Gene amplification, ABC transporters and cytochrome P450s: unraveling the molecular basis of pyrethroid resistance in the dengue vector, Aedes aegypti

Abstract

Background: Pyrethroid insecticides are widely utilized in dengue control. However, the major vector, Aedes aegypti, is becoming increasingly resistant to these insecticides and this is impacting on the efficacy of control measures. The near complete transcriptome of two pyrethroid resistant populations from the Caribbean was examined to explore the molecular basis of this resistance.

Principal findings: Two previously described target site mutations, 1016I and 1534C were detected in pyrethroid resistant populations from Grand Cayman and Cuba. In addition between two and five per cent of the Ae. aegypti transcriptome was differentially expressed in the resistant populations compared to a laboratory susceptible population. Approximately 20 per cent of the genes over-expressed in resistant mosquitoes were up-regulated in both Caribbean populations (107 genes). Genes with putative monooxygenase activity were significantly over represented in the up-regulated subset, including five CYP9 P450 genes. Quantitative PCR was used to confirm the higher transcript levels of multiple cytochrome P450 genes from the CYP9J family and an ATP binding cassette transporter. Over expression of two genes, CYP9J26 and ABCB4, is due, at least in part, to gene amplification.

Significance: These results, and those from other studies, strongly suggest that increases in the amount of the CYP9J cytochrome P450s are an important mechanism of pyrethroid resistance in Ae. aegypti. The genetic redundancy resulting from the expansion of this gene family makes it unlikely that a single gene or mutation responsible for pyrethroid resistance will be identified in this mosquito species. However, the results from this study do pave the way for the development of new pyrethroid synergists and improved resistance diagnostics. The role of copy number polymorphisms in detoxification and transporter genes in providing protection against insecticide exposure requires further investigation.

Figure 1. Summary of the genes differentially transcribed between resistant and susceptible strains.

The Venn diagram shows the number of genes found significantly (P value<0.01) over- or under-transcribed (>2 fold in either direction) in one or both resistant strains compared to the susceptible New Orleans strain. Upward arrows indicate over- transcribed in resistant strains, downward represent under-transcribed.

Figure 2. GO term enrichment analysis.

The analysis was performed on the significantly up-regulated genes found in CAYMAN and CUBA-DELTA compared to NO. The BLAST2GO software was used for the annotation, mapping and enrichment analysis. The figure represents all the significant GO-term categories found significantly enriched compared to the reference set (all transcripts present on the microarray) after a Fisher's exact test and Benjamini and Hochberg multiple testing correction (Pval<0.05). The test set percentage indicates the percentage of up regulated genes belonging to a GO term category compared to all up-regulated genes used in the GO-term analysis while the reference set percentage indicates the percentage of a particular GO-term category compared to all genes with GO-terms on the microarray.

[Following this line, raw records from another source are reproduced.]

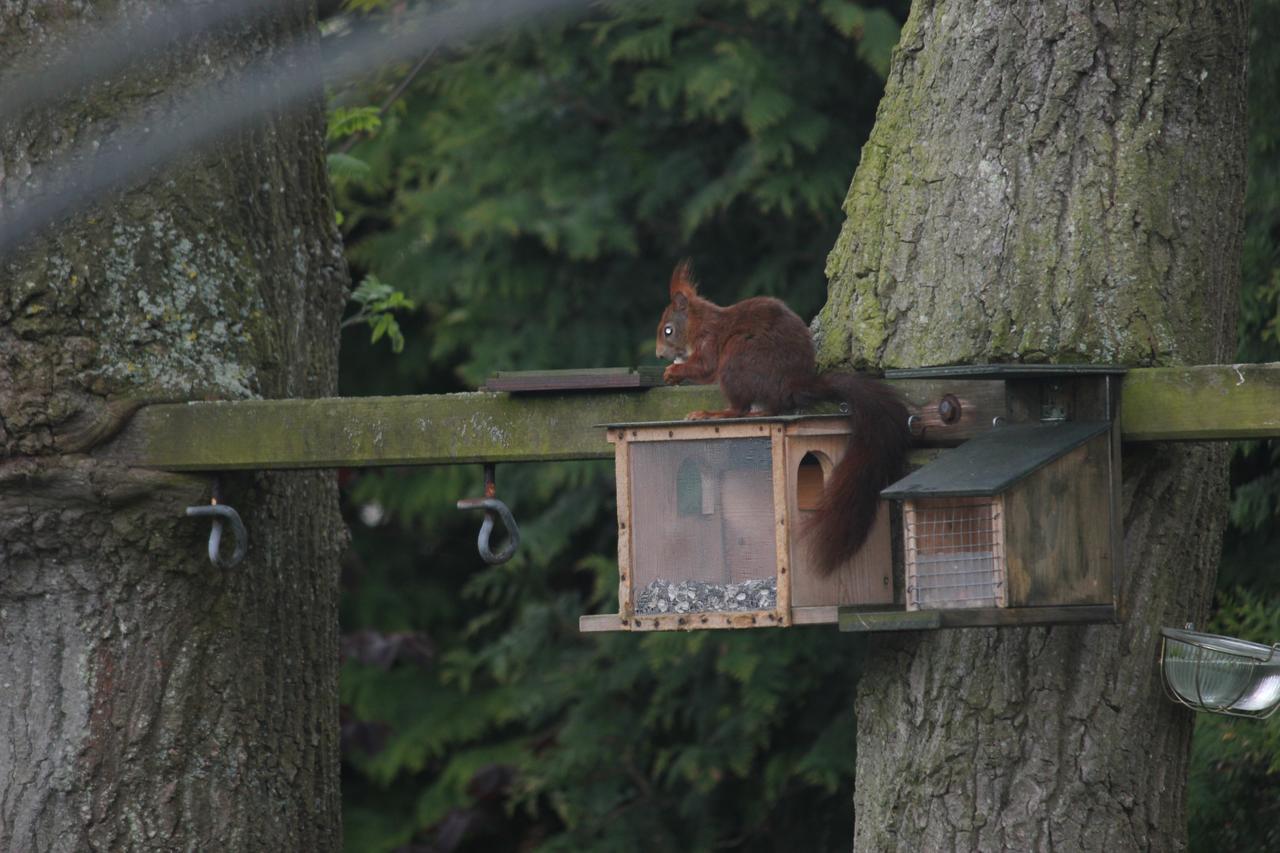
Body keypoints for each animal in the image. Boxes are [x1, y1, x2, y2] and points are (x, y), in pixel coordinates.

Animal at [655, 261, 916, 571]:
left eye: (668, 330)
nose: (658, 355)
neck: (698, 324)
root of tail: (794, 385)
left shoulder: (709, 342)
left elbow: (705, 367)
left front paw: (674, 371)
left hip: (736, 359)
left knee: (741, 408)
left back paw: (713, 413)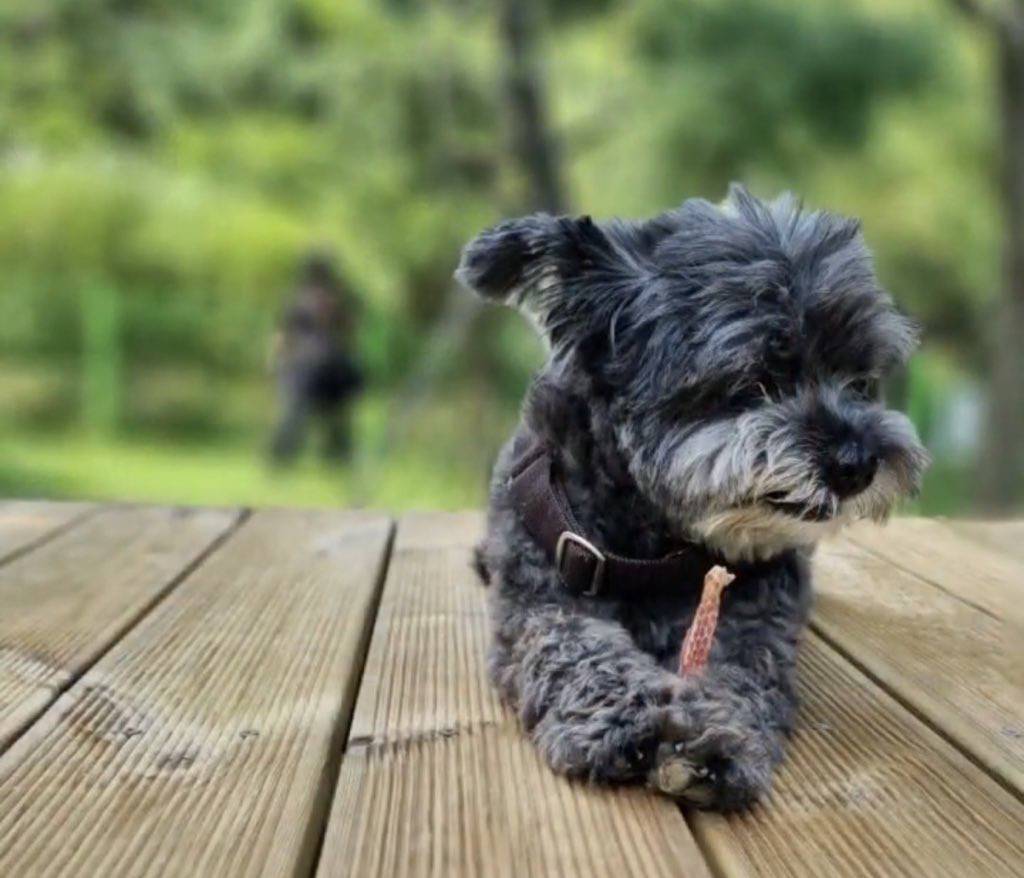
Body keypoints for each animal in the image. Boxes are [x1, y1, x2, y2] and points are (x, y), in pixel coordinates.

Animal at [456, 185, 929, 807]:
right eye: (754, 381)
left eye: (859, 381)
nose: (858, 463)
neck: (654, 547)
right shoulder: (543, 604)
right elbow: (577, 649)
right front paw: (627, 719)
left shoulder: (753, 619)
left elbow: (741, 673)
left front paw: (714, 736)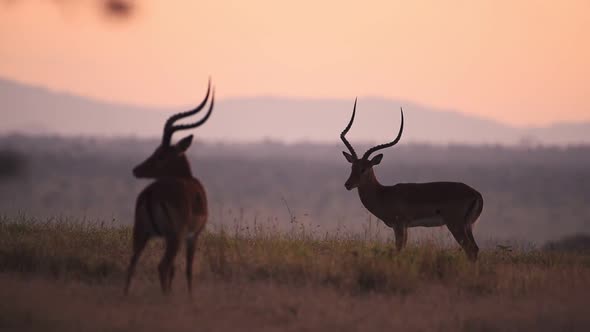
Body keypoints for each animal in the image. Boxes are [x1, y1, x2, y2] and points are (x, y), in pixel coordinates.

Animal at [125, 79, 215, 294]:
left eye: (160, 154)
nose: (136, 170)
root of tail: (151, 193)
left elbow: (175, 270)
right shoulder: (192, 236)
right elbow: (188, 269)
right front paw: (190, 297)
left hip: (142, 233)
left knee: (131, 264)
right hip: (174, 237)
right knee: (162, 266)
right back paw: (166, 297)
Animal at [342, 98, 486, 260]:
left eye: (364, 169)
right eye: (352, 166)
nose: (348, 184)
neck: (384, 193)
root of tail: (476, 194)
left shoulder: (399, 225)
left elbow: (398, 249)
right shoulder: (404, 227)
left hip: (456, 225)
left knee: (470, 249)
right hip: (467, 226)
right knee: (475, 249)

Figure 3. Quantitative PCR analysis of selected genes from the microarray experiments.

Relative-fold change in transcript and gene copy number normalised to two ribosomal genes was compared between the resistant CAYMAN (A) and CUBA-DELTA (B) strains against the NEW ORLEANS susceptible strain. Transcript levels are shown by the white columns and gene copy numbers by the grey columns. Error bars represent 95% confidence intervals.

Figure 4. Unrooted distance neighbour joining tree showing phylogeny of Aedes aegypti CYP9 genes.

Nodes with >70% bootstrap support (500 pseudoreplicates) are indicated. Sequences in blue are up-regulated in both CUBA-DELTA and CAYMAN strains from the current study. Sequences underlined are over expressed in ≥2 populations versus laboratory susceptible strains from previously published studies (see text for further details). Sequences marked with * have proven ability to metabolise pyrethroids (Stevenson et al, submitted).